Maczewski, Jan-Mirko:
Studium digitale : Geisteswissenschaften und WWW / Jan-Mirko Maczewski. - Hannover : Heise, 1996. - 204 S. : zahlr. Ill.
ISBN 3-88229-083-8; 50.- DM



Hinter dem anspruchsvollen Titel verbirgt sich eine Einführung in die Literaturrecherche zu geisteswissenschaftlichen Themen im Internet. Das Buch wendet sich an Anfänger und erklärt auch einfachste Techniken ausführlich und mehrfach.

Gerade Anfängern kann man es aber nur bedingt empfehlen, denn es enthält viele Lücken und Fehler. So wird für das Advanced Query-Formular der Suchmaschine AltaVista die Sucheingabe "Henrik AND Ibsen" vorgeschlagen (S. 53), obwohl der - nicht einmal erwähnte - Proximity-Operator "NEAR" präzisere Ergebnisse liefern würde. Daß es die Möglichkeit gibt, elektronische Texte einfach durch Eingabe eines Zitates mit Markierung als Phrase zu suchen, scheint der Autor nicht zu wissen (Beispiel: über die Eingabe "ihr naht euch wieder schwankende gestalten" findet AltaVista Goethes Faust).

Den Microsoft Internet Explorer braucht man nicht zu kennen, einverstanden (S. 25). Aber man sollte wissen, daß man zum Entfernen der HTML-Markierungen in einem Text nicht den Microsoft Word Internet Assistant braucht, sondern dies einfach durch copy-and-paste (Browser -> Textverarbeitung) oder durch Speichern im Dateiformat "Plain Text (*.txt)" erreichen kann (S. 142). Auch die Liste der "wichtigsten Tastenkombinationen in Netscape" enthält Fehler - dabei braucht man sie doch nur vom Bildschirm abzuschreiben (S. 30).
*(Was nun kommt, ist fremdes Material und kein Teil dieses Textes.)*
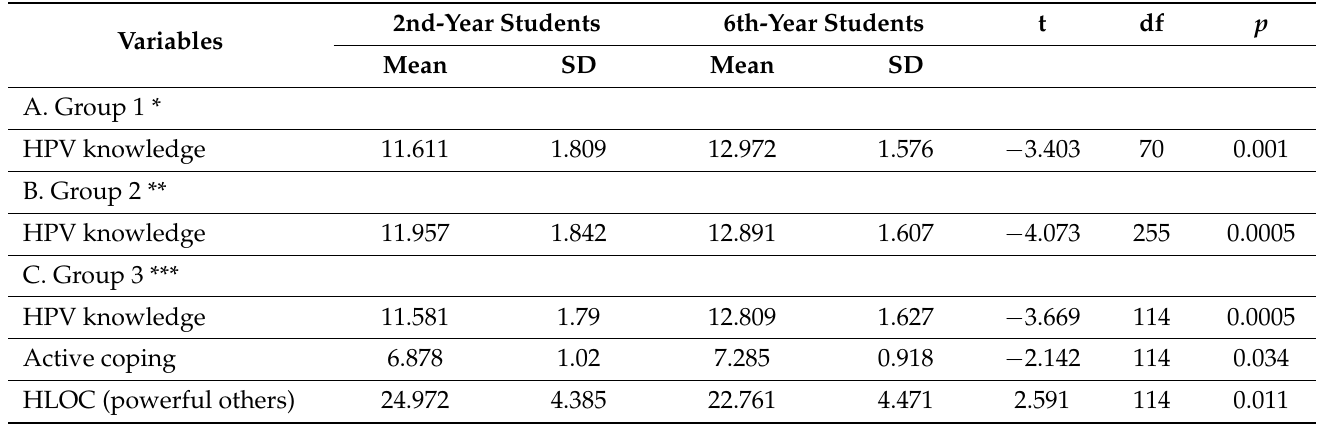
Table 5. Preclinical–clinical differences a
Einen groben Schnitzer stellt ferner der Hinweis auf das "nordrhein-westfälische JANUS-System" dar: gemeint ist das Zeitschriftenaufsatz-Schnellbestellsystem Jason, und das darf eben nicht nur von Angehörigen der Hochschulen dieses Landes benutzt werden (S. 72). "Schlecht recherchiert", möchte man da sagen - ein Prädikat, das einem Buch über das Recherchieren nicht besonders gut ansteht.
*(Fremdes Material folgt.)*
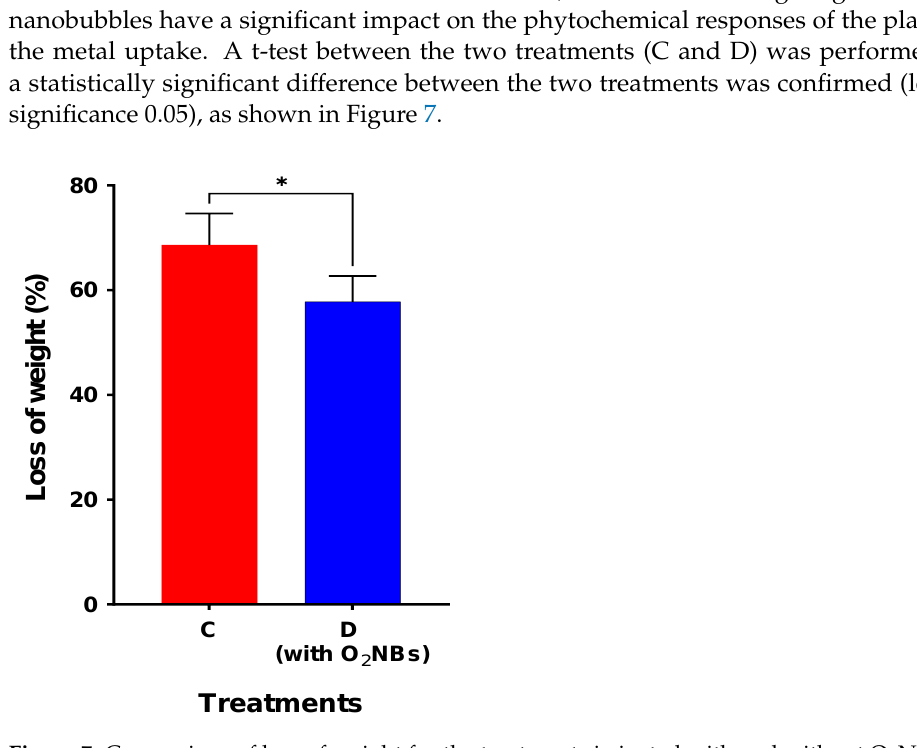
Figure 7. Comparison of loss of weight for the treatments irrigated with and without O 2 NBs (star indicates the level of significance: * for p < 0.05).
Auch der Verlag zeigt sich von einer schlechten Seite: auf den altmodischen Luxus eines Lektors und Korrektors hat man wohl verzichtet - und dies in einer Zeit, in der als Argument für die Existenzberechtigung der Verlage angesichts billiger und einfacher verlagsfreier elektronischer Publikationsmöglichkeiten immer wieder das Lektorieren ins Feld geführt wird. Es ärgert mich, wenn in einem Buch für Geisteswissenschaftler elementare Interpunktionsregeln mißachtet werden (nach alten wie neuen Regeln steht vor "sondern" ein Komma; cf. "http://www.ids-mannheim.de/grammis/reform/e3-1.html") und kein Unterschied zwischen "Worten" und "Wörtern" gemacht wird (z.B. S. 146).
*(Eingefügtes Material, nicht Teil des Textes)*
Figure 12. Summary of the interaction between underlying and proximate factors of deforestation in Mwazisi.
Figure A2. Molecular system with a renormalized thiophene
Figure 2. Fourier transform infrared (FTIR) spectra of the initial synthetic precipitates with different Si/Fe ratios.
Positiv hervorzuheben ist jedoch die umfangreiche Liste elektronischer Adressen geisteswissenschaftlicher Internet-Quellen (S. 163-201), auch wenn ein gewisser Anteil naturgemäß mittlerweile veraltet ist (Kovacs Directory findet sich z.B. nun unter "http://n2h2.com/KOVACS/", S. 84). Hier wäre eine Online-Sammlung vorzuziehen, aber damit kann man ja (noch) kein Geld verdienen, oder zumindest ist es nicht so einfach. August 1997

Erstveröffentlichung in: ABI-Technik, 17, 1997, Nr. 4, S. 407.